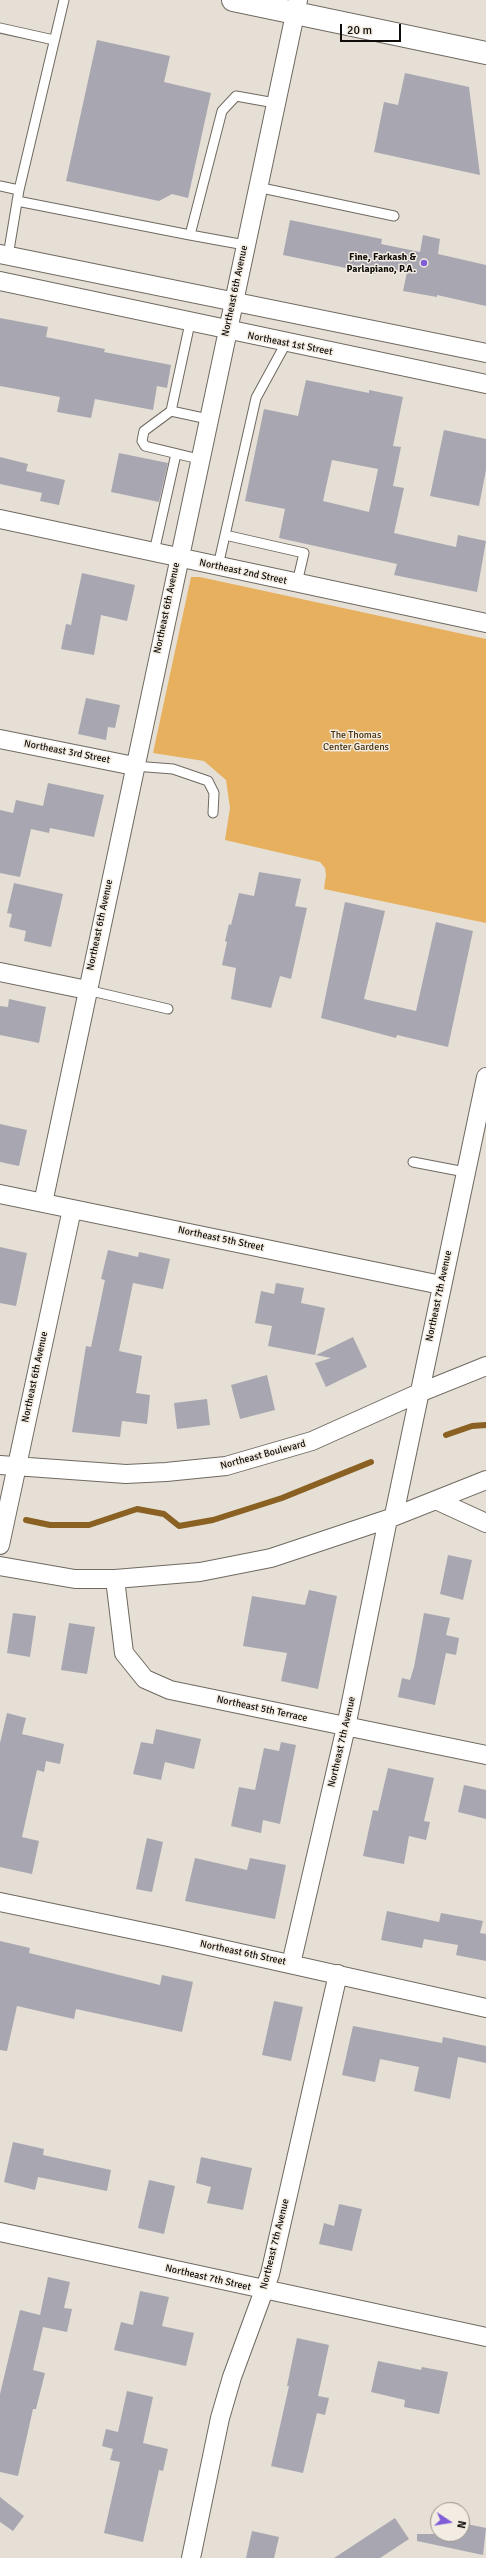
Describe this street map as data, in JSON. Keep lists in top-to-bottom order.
{
  "streets": {
    "street": [
      "Northeast 6th Avenue",
      "Northeast 1st Street",
      "Northeast 2nd Street",
      "Northeast 3rd Street",
      "Northeast 5th Street",
      "Northeast 7th Avenue",
      "Northeast Boulevard",
      "Northeast 5th Terrace",
      "Northeast 6th Street",
      "Northeast 7th Street"
    ]
  },
  "crossings": [
    ["Northeast 6th Avenue", "Northeast 1st Street"],
    ["Northeast 6th Avenue", "Northeast 2nd Street"],
    ["Northeast 6th Avenue", "Northeast 3rd Street"],
    ["Northeast 6th Avenue", "Northeast 5th Street"],
    ["Northeast 6th Avenue", "Northeast Boulevard"],
    ["Northeast 5th Street", "Northeast 7th Avenue"],
    ["Northeast 7th Avenue", "Northeast Boulevard"],
    ["Northeast 7th Avenue", "Northeast 5th Terrace"],
    ["Northeast 7th Avenue", "Northeast 6th Street"],
    ["Northeast 7th Avenue", "Northeast 7th Street"]
  ],
  "parks": ["The Thomas Center Gardens"],
  "places": ["Fine, Farkash & Parlapiano, P.A."],
  "scale_bar": "20 m",
  "north": "right"
}
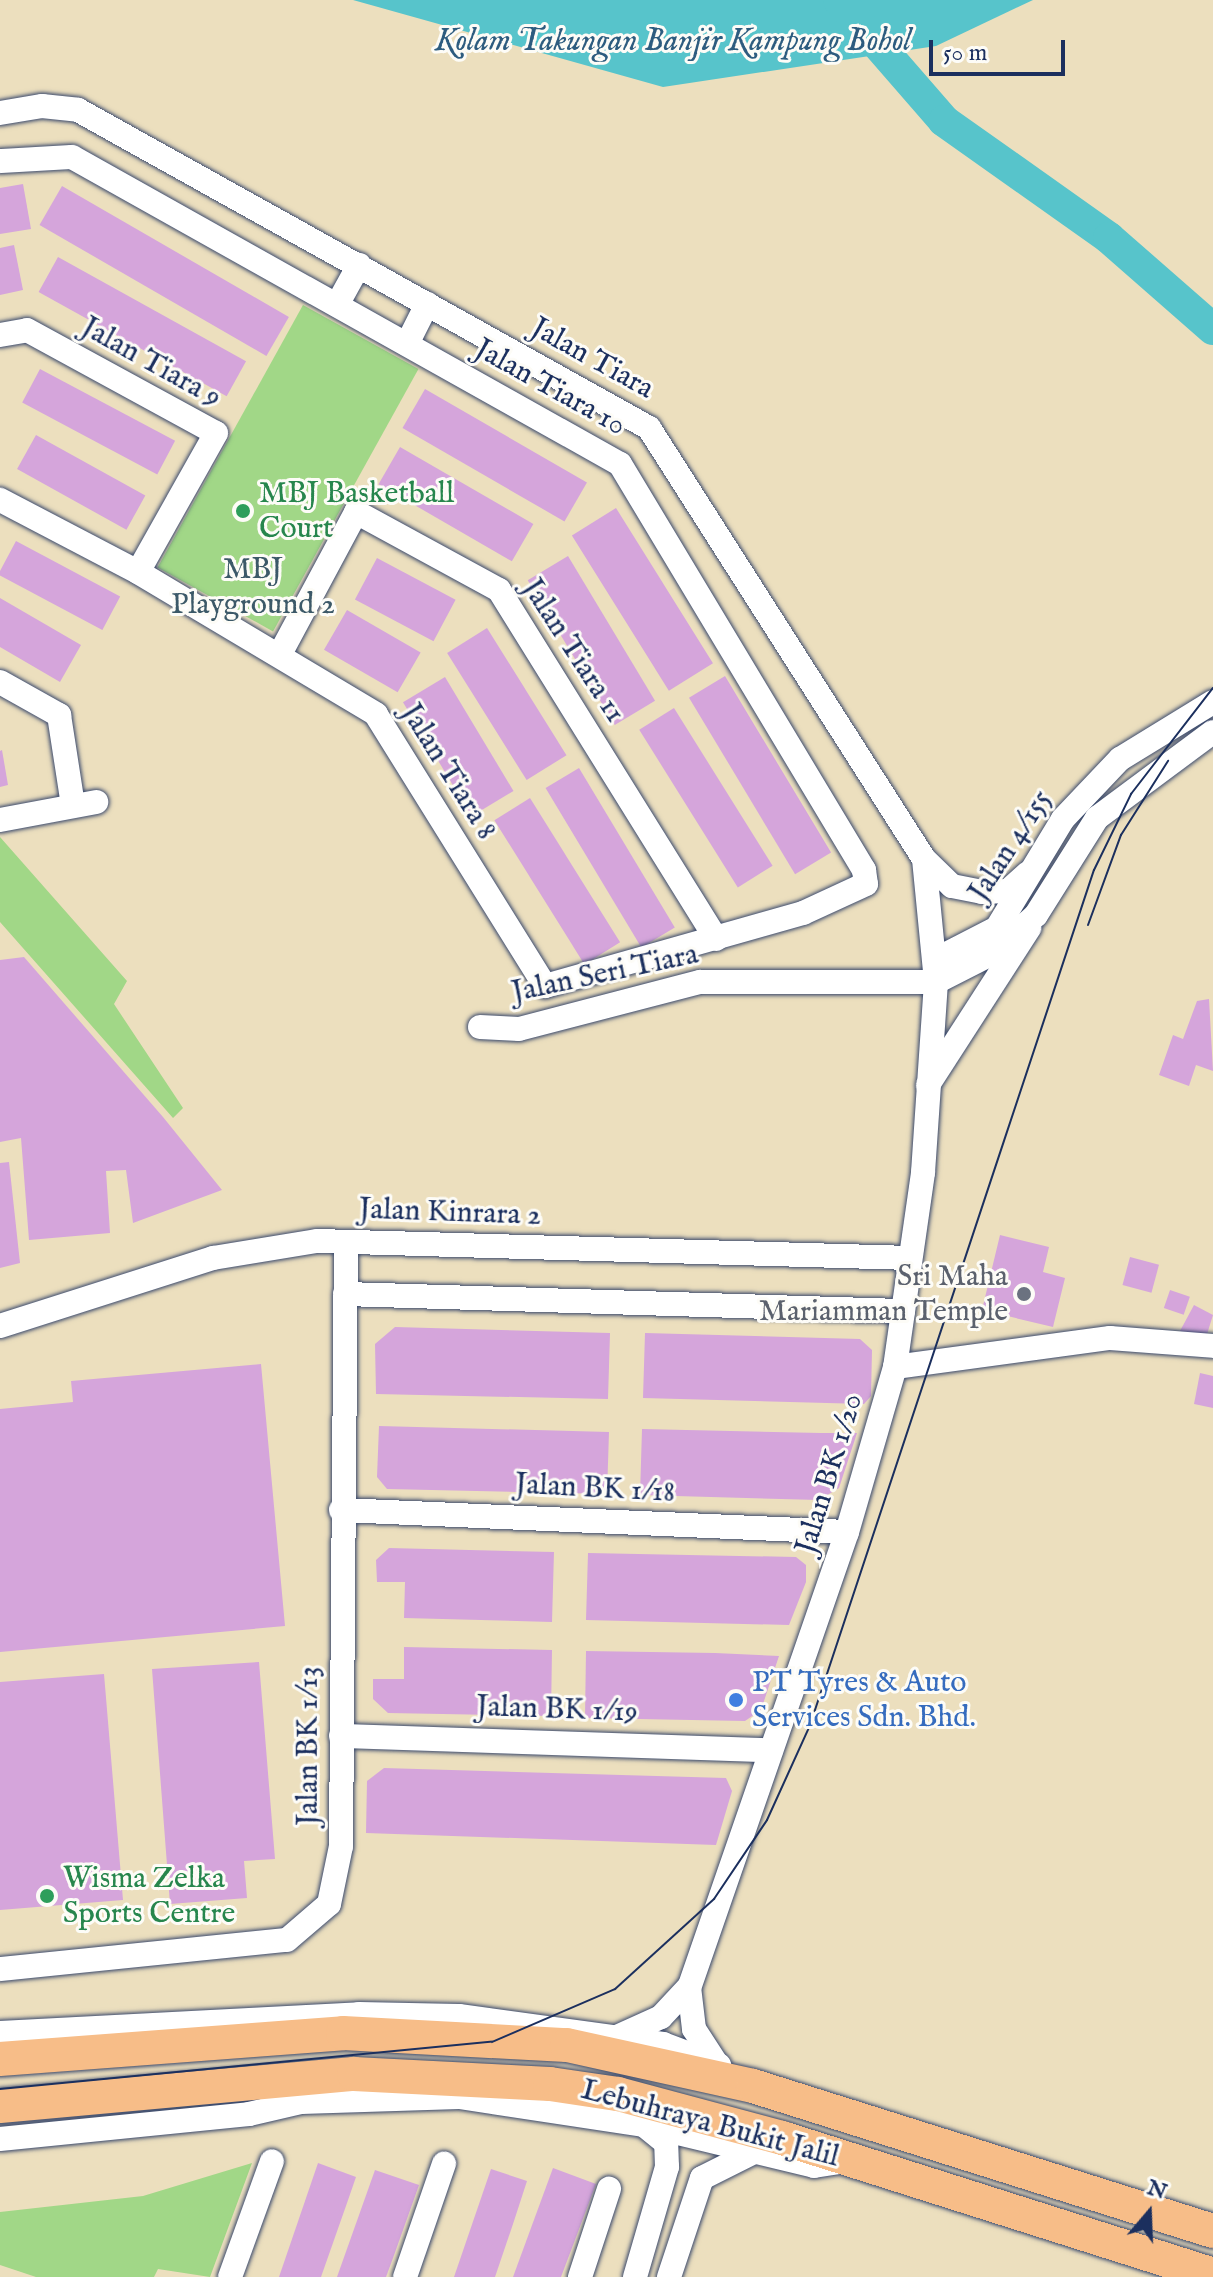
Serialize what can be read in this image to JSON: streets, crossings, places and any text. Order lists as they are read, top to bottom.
{
  "streets": {
    "highway": ["Lebuhraya Bukit Jalil"],
    "street": [
      "Jalan Tiara",
      "Jalan Tiara 9",
      "Jalan Tiara 10",
      "Jalan Tiara 11",
      "Jalan Tiara 8",
      "Jalan 4/155",
      "Jalan Seri Tiara",
      "Jalan Kinrara 2",
      "Jalan BK 1/20",
      "Jalan BK 1/18",
      "Jalan BK 1/19",
      "Jalan BK 1/13"
    ]
  },
  "crossings": [
    ["Jalan Tiara", "Jalan 4/155"],
    ["Jalan Tiara", "Jalan Seri Tiara"],
    ["Jalan Tiara", "Jalan BK 1/20"],
    ["Jalan Tiara 9", "Jalan Tiara 8"],
    ["Jalan Tiara 10", "Jalan Tiara 11"],
    ["Jalan Tiara 10", "Jalan Tiara 8"],
    ["Jalan Tiara 11", "Jalan Tiara 8"],
    ["Jalan 4/155", "Jalan Seri Tiara"],
    ["Jalan 4/155", "Jalan BK 1/20"],
    ["Jalan Seri Tiara", "Jalan BK 1/20"],
    ["Jalan Kinrara 2", "Jalan BK 1/20"],
    ["Jalan Kinrara 2", "Jalan BK 1/13"],
    ["Jalan BK 1/20", "Jalan BK 1/18"],
    ["Jalan BK 1/20", "Jalan BK 1/19"],
    ["Jalan BK 1/18", "Jalan BK 1/13"],
    ["Jalan BK 1/19", "Jalan BK 1/13"]
  ],
  "water": ["Kolam Takungan Banjir Kampung Bohol"],
  "parks": ["MBJ Playground 2"],
  "places": [
    "MBJ Basketball Court",
    "Sri Maha Mariamman Temple",
    "PT Tyres & Auto Services Sdn. Bhd.",
    "Wisma Zelka Sports Centre"
  ],
  "scale_bar": "50 m",
  "north": "top"
}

+ + +

From the entries above, copy every line where the word "JSON" shows up.

» **EXERCISE OUTPUT**:
Describe this street map as data, in JSON. Keep lists in top-to-bottom order.
Serialize what can be read in this image to JSON: streets, crossings, places and any text. Order lists as they are read, top to bottom.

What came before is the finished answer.